7. Was the foreign spouse ever in a cultural or religious marriage? This gets real tricky because what counts as "married" and "divorced" varies by country and, depending on the country, can be hard to prove. Also, some countries have a lot of falsified divorce decrees (eg Nigeria). This can add months as you have to prove they were free to marry;

8. The president may come along and decide to ban visa issuance to your foreign spouse's country. USCIS seemingly takes the broadest definition of this. So if you were born in one of those countries OR have ever had citizen, you're covered by the ban. There's no judicial recourse for this, thanks to Trump v. Hawaii. If so, you're just in limbo probably until Trump leaves office;

9. The black hole after the interview can be "administrative processing". This can mean anything. It can mean something as simple as "we don't like this case". IIRC I heard that 85% of cases in admin processing ultimately get approved but the case may sit in limbo for years and may take a court challenge to resolve it;

10. If you end up taking too long after your interview, your medical exam may expire and you have to do it again.
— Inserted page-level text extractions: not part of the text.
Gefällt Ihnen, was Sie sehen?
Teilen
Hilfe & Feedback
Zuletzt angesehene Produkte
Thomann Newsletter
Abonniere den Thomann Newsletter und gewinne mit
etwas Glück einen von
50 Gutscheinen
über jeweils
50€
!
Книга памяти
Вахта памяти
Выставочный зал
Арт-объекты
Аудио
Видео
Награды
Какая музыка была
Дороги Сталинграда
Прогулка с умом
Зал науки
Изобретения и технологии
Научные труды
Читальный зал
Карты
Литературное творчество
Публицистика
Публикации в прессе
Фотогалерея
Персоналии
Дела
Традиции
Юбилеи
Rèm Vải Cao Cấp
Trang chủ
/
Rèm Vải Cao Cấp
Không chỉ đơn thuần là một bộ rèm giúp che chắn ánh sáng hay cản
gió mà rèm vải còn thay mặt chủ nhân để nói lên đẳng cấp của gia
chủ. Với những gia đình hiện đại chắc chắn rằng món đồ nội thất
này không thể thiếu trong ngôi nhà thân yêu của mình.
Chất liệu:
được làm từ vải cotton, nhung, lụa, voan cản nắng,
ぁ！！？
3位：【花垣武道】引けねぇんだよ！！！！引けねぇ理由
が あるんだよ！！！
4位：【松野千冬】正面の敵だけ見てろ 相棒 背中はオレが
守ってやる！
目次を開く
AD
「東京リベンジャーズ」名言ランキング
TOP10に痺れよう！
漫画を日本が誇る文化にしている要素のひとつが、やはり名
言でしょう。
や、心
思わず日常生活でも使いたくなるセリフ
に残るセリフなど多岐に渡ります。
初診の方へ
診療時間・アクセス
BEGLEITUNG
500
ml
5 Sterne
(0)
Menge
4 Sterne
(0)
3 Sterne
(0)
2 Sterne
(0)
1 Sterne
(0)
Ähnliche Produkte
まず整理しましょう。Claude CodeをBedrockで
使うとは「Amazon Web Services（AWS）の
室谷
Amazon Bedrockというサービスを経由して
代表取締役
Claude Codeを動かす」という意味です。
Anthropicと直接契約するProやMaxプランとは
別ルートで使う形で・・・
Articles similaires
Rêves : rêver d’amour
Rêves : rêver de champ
Hopefully the embassy officer asks you for an updated copy but they don't have to be that nice;

11. Between the interview and coming to the US things can happen that USCIS or CBP argue are of material interest. Maybe you get charged with something, even if it's just a traffic offense. You might not fill out the forms correctly. You might not even be aware of it. It might not stop USCIS or CBP making a big deal out of it; and

12. CBP can arbitrarily decide to deny you entry at a port-of-entry even with a valid immigrant visa stamp in your passport for pretty much any reason.

I dare you to find any marriage immigration benefit that's as capricious, arbitrary, time-consuming, restrictive and Byzantine as the US system.